- [TEXT PROVIDED]:
*** Block opens ***

FDA Orphan Drug Designations Are On the RiseFebruary 17, 2009
By Kurt R. Karst –
2008 was a banner year for orphan drug designations. FDA’s Office of Orphan Products Development (“OOPD”), which, since September 2007, has been under the leadership of Timothy Coté, M.D., M.P.H., designated a record 165 products for orphan (i.e., rare) diseases and conditions. FDA also approved 15 orphan products in 2008. The 2008 orphan drug designation figure continues a recent trend in an uptick in designations. From 2004 to 2007, OOPD granted 130, 122, 141, and 119 designations, respectively. From 1983 to 2003, the greatest number of orphan drug designations in a single year was 95. The table below illustrates OOPD’s designation and FDA’s orphan drug approval track record since the enactment of the Orphan Drug Act of 1983 (“ODA”).
It is unclear whether the recent increase in orphan drug designations reflects a shift in OOPD policy, or whether the Office is receiving more designation requests. Our experience is that the depth and thoroughness of OOPD review has certainly not decreased. In fact, OOPD seems to be placing a greater emphasis on the scientific rationale and medical plausibility components of an orphan drug designation request than it has in the past. Thus, we believe the increase in orphan drug designations is largely a function of the quantity of requests OOPD is receiving.

*** Block closes ***

- [TO DO]:
1. According to the article on orphan drug designations, what was the largest number of designations granted in any single year from 1983 to 2003?
2. Resume the article on orphan drug designations, picking up after its last sentence.

Records from a collection:
*** Block opens ***

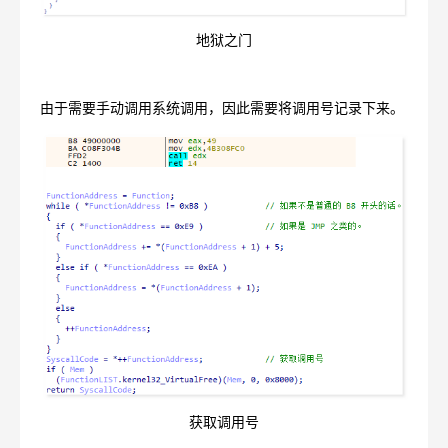
地狱之门
由于需要手动调用系统调用，因此需要将调用号记录下来。
获取调用号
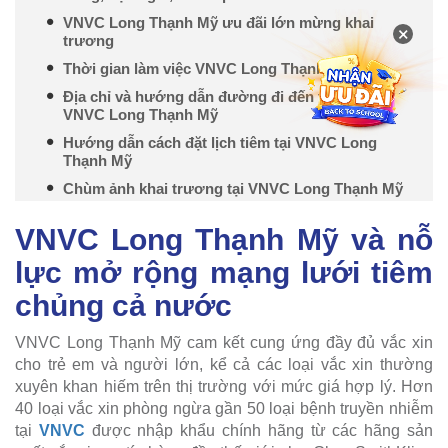
VNVC Long Thạnh Mỹ ưu đãi lớn mừng khai
×
trương
Thời gian làm việc VNVC Long Thạnh Mỹ
Địa chỉ và hướng dẫn đường đi đến trung tâm
VNVC Long Thạnh Mỹ
Hướng dẫn cách đặt lịch tiêm tại VNVC Long
Thạnh Mỹ
Chùm ảnh khai trương tại VNVC Long Thạnh Mỹ
VNVC Long Thạnh Mỹ và nỗ
lực mở rộng mạng lưới tiêm
chủng cả nước
VNVC Long Thạnh Mỹ cam kết cung ứng đầy đủ vắc xin
cho trẻ em và người lớn, kể cả các loại vắc xin thường
xuyên khan hiếm trên thị trường với mức giá hợp lý. Hơn
40 loại vắc xin phòng ngừa gần 50 loại bệnh truyền nhiễm
tại
VNVC
được nhập khẩu chính hãng từ các hãng sản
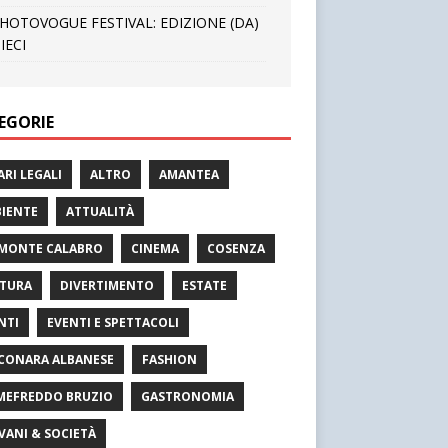
HOTOVOGUE FESTIVAL: EDIZIONE (DA)
IECI
EGORIE
ARI LEGALI
ALTRO
AMANTEA
IENTE
ATTUALITÀ
MONTE CALABRO
CINEMA
COSENZA
TURA
DIVERTIMENTO
ESTATE
NTI
EVENTI E SPETTACOLI
CONARA ALBANESE
FASHION
MEFREDDO BRUZIO
GASTRONOMIA
VANI & SOCIETÀ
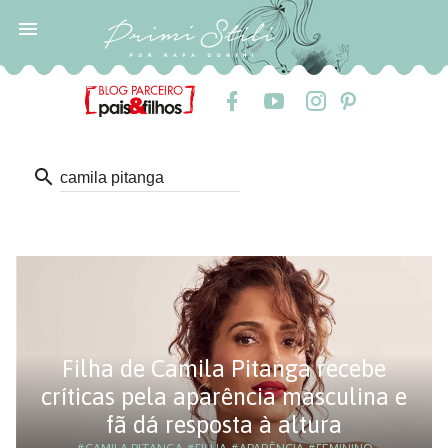

search
Filha de Camila Pitanga recebe
críticas pela aparência masculina e
fã dá resposta à altura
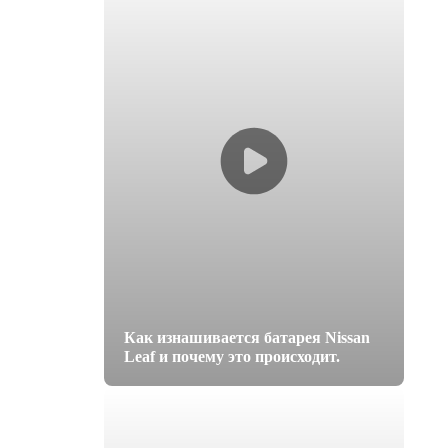
Как изнашивается батарея Nissan
Leaf и почему это происходит.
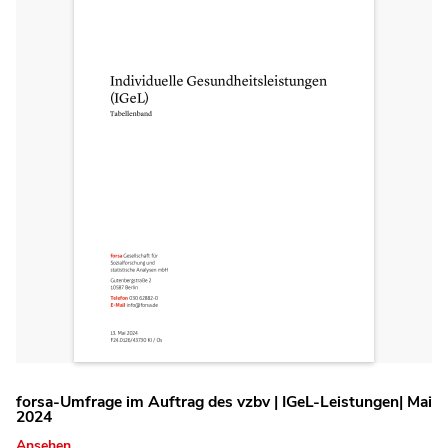
forsa-Umfrage im Auftrag des vzbv | IGeL-Leistungen| Mai
2024
Ansehen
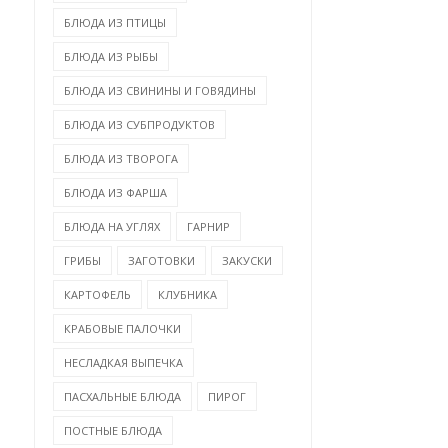
БЛЮДА ИЗ ПТИЦЫ
КУРИЦА В МЕДОВО-
СВИНИНА ТУШЁНАЯ ПО
ЛИМОННОМ МАРИНАДЕ
ИСПАНСКИ С ОЛИВ...
БЛЮДА ИЗ РЫБЫ
БЛЮДА ИЗ СВИНИНЫ И ГОВЯДИНЫ
БЛЮДА ИЗ СУБПРОДУКТОВ
БЛЮДА ИЗ ТВОРОГА
БЛЮДА ИЗ ФАРША
БЛЮДА НА УГЛЯХ
ГАРНИР
ГРИБЫ
ЗАГОТОВКИ
ЗАКУСКИ
КАРТОФЕЛЬ
КЛУБНИКА
КРАБОВЫЕ ПАЛОЧКИ
НЕСЛАДКАЯ ВЫПЕЧКА
ПАСХАЛЬНЫЕ БЛЮДА
ПИРОГ
ПОСТНЫЕ БЛЮДА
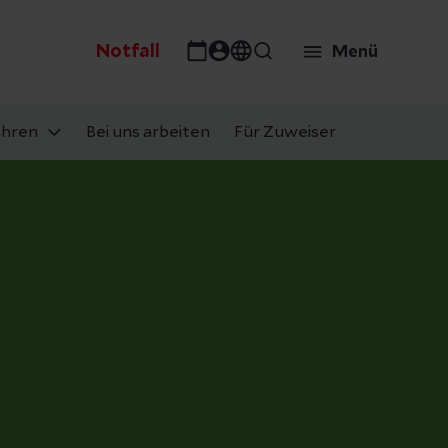
Notfall
Menü
ahren
Bei uns arbeiten
Für Zuweiser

*** Block closes ***

- [ANSWERS TO THE TASKS]:
1. 95

2.
Orphan drug designation qualifies a company for several benefits under the ODA, as amended. These benefits include a 7-year period of orphan drug exclusivity upon product approval (which generally prevents FDA from approving another firm’s version of the “same drug” for the same disease or condition for 7 years), a tax credit for certain clinical testing expenses for the orphan drug, written guidance on the non-clinical and clinical studies needed to obtain marketing approval of an orphan drug, and orphan drug grants. In addition, there are certain user fee, pediatric assessment (i.e., FDC Act § 505B(k)), and “extra-statutory” benefits for orphan drugs (e.g., the quantity and quality of evidence needed to support the approval of an orphan product seems to reflect the understanding that there is a limited subject population in which to study the product – see ICH/FDA, Guideline for Industry: The Extent of Population Exposure to Assess Clinical Safety: For Drugs Intended for Long-term Treatment of Non-Life-Threatening Conditions, at 4 (Mar. 1995)).